Yet, even though I don’t regard Oblivio as a weblog, others might. I suppose it could be mistaken for a weblog, just as Michael Barrish could be mistaken for a real person. He probably is a real person since he also uses the website to solicit web development work (though he maintains separate sites for each purpose, for reasons he explains in the story Motherfucker ). But Barrish is also a character who appears in his own stories. As does Rachel, his girlfriend. Whether she really exists and whether she’s his girlfriend is impossible to determine, without knowing Michael Barrish. Even then, the real-life Rachel may bear only a fleeting resemblance to the Rachel in the stories. (Just like the women in some of my stories.)
Of all possible outcomes of yesterday’s writing, what I didn’t expect is that the story that originated my passion might be allegorical rather than experience. I am left wondering whether I am a sophisticated patron of the arts or an incredibly gullible fool. And that’s the inherent danger of mixing the art of creation within the context of experiential recounting.
Jonathon continues with:
So, you might be asking, what’s the point of all this? The point is this: there seems to be an implicit agreement amongst webloggers to speak with an authentic voice, to tell the truth as they see it, to give witness, according to the dictates of journalism.

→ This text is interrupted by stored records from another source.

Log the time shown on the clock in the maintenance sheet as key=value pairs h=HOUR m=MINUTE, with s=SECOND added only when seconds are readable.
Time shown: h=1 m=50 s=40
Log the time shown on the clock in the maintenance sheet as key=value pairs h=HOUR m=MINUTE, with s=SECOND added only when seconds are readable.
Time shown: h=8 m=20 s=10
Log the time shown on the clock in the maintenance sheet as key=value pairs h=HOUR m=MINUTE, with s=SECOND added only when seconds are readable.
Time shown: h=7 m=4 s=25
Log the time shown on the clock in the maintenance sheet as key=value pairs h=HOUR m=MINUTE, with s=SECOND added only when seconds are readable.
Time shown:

Storytelling depends on a belief that an artfully constructed fiction is frequently more truthful than a carefully described fact.
However, in my opinion, if webloggers establish a truthful context for their words, then they do have a pact with their readers that says, “React honestly to my story because what I tell you is true”.
Something to think about. And write more about later because now I am off to spend the rest of the day in the hallowed halls of Hippocrates.